* _PROMPT_
Working from the entries below, give again each line from the first through the one containing "local Python developers", exactly and with nothing else.

Stored data
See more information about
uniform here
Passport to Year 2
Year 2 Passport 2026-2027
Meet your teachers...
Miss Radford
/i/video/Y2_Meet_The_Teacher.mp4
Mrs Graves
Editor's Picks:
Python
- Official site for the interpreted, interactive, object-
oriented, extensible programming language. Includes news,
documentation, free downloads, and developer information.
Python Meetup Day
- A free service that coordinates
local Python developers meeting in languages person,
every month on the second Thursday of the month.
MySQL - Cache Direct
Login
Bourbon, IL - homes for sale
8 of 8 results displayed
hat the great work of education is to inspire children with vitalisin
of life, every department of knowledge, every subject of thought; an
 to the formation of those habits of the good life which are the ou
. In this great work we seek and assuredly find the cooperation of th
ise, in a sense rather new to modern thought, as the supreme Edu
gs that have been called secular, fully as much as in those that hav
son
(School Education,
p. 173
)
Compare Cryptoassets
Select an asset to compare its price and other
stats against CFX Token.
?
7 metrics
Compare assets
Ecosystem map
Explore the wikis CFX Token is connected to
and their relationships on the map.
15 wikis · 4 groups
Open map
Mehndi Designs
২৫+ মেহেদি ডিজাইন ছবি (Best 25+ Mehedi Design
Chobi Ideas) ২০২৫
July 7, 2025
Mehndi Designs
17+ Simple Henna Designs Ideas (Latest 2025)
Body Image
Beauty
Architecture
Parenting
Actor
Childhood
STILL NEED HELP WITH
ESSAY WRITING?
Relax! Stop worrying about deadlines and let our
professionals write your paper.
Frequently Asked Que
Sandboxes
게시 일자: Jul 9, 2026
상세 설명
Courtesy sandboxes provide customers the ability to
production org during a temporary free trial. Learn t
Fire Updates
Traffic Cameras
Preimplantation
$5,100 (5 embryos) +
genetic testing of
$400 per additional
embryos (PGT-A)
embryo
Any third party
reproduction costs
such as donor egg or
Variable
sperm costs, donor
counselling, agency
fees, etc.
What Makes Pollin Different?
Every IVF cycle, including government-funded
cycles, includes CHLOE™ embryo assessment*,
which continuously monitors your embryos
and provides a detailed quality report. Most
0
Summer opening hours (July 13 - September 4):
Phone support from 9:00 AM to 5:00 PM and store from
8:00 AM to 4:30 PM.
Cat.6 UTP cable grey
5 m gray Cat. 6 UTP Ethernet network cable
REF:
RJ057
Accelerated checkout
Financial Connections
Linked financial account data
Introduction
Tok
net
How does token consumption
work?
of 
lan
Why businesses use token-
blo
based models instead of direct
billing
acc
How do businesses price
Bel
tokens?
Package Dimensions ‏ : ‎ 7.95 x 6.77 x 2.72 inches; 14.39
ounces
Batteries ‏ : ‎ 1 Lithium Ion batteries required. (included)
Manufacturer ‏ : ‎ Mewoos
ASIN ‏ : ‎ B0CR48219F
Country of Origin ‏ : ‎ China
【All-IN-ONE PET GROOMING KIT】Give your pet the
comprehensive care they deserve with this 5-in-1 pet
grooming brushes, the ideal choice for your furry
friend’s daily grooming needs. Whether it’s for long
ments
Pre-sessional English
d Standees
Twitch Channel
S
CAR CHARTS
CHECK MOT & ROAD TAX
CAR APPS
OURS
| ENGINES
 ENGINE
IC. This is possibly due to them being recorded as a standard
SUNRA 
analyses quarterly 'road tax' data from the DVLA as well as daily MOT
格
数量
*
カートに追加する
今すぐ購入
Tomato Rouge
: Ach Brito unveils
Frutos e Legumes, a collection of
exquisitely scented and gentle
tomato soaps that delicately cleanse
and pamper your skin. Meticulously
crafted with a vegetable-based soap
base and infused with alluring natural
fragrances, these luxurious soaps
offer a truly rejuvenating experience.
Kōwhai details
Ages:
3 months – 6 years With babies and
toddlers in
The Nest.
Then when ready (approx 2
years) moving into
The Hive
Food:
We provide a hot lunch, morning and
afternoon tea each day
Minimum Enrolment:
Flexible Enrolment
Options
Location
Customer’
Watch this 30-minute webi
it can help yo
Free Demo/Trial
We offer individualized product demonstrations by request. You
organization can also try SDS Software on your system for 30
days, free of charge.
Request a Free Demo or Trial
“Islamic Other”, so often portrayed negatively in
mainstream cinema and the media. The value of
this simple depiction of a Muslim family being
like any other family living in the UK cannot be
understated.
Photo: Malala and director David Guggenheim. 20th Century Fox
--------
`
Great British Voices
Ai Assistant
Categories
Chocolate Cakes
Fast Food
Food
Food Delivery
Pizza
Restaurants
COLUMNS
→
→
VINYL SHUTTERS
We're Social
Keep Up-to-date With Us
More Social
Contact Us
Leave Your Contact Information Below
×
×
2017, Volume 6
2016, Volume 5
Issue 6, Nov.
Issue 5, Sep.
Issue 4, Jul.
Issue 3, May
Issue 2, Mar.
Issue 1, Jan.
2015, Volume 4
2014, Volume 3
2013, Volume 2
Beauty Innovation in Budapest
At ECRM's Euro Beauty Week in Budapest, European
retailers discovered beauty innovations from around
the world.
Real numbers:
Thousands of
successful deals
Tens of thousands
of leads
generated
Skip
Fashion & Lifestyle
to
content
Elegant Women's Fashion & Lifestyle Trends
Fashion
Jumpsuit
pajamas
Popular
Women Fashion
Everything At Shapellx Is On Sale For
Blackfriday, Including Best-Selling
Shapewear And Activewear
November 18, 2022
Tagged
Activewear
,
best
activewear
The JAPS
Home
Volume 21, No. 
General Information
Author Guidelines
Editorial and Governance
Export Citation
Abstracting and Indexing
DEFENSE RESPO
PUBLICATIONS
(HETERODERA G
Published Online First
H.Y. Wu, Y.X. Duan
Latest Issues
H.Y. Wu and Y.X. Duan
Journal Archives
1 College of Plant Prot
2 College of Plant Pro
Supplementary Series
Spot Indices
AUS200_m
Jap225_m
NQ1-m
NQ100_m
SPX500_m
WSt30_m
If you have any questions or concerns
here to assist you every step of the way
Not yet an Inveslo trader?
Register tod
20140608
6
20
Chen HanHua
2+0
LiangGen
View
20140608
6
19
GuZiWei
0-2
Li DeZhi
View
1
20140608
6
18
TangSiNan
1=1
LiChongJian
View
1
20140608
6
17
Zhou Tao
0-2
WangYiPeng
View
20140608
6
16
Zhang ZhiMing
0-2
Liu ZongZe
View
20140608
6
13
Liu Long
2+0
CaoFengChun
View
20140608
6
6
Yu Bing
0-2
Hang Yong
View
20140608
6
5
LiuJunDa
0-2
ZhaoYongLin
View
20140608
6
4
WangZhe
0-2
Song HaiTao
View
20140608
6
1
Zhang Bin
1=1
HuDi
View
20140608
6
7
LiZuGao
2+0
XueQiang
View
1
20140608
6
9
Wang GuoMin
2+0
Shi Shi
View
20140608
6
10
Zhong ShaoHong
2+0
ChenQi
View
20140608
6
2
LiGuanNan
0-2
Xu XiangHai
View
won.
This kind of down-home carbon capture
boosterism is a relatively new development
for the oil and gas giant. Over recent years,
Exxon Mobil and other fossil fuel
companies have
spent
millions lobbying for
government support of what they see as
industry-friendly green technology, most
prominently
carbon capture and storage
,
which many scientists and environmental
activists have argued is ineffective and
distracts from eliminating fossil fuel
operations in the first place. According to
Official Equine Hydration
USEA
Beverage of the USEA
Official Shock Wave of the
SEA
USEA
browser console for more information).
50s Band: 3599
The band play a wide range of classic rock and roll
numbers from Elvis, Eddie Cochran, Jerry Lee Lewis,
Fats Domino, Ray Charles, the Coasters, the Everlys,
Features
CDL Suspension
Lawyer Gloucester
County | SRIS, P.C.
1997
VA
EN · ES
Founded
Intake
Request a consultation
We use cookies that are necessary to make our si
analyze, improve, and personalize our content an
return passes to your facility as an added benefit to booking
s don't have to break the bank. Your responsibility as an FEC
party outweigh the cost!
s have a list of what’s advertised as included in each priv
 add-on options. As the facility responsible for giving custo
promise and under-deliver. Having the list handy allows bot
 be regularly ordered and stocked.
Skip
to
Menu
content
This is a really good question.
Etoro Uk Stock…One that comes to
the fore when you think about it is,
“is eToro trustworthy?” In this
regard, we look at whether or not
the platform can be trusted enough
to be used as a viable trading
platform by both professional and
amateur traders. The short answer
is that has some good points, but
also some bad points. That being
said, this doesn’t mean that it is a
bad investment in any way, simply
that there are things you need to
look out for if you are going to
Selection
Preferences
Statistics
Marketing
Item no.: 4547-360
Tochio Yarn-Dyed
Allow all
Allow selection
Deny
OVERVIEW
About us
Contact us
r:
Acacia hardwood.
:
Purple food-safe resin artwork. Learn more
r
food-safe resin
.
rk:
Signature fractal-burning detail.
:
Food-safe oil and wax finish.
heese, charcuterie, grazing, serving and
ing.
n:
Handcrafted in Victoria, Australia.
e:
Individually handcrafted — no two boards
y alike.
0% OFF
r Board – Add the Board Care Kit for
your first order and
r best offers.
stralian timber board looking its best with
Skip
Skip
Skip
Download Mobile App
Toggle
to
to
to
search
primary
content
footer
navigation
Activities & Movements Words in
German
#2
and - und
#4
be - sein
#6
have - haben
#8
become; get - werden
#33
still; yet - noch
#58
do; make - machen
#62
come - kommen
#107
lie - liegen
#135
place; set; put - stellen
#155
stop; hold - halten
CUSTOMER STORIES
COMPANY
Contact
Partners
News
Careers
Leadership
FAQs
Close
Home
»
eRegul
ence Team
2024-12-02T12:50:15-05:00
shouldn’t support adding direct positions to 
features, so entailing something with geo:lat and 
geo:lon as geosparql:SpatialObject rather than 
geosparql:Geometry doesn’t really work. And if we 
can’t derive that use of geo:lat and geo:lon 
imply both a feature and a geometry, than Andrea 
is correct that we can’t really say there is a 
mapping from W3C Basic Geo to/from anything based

* _SOLVED PROBLEM_
See more information about
uniform here
Passport to Year 2
Year 2 Passport 2026-2027
Meet your teachers...
Miss Radford
/i/video/Y2_Meet_The_Teacher.mp4
Mrs Graves
Editor's Picks:
Python
- Official site for the interpreted, interactive, object-
oriented, extensible programming language. Includes news,
documentation, free downloads, and developer information.
Python Meetup Day
- A free service that coordinates
local Python developers meeting in languages person,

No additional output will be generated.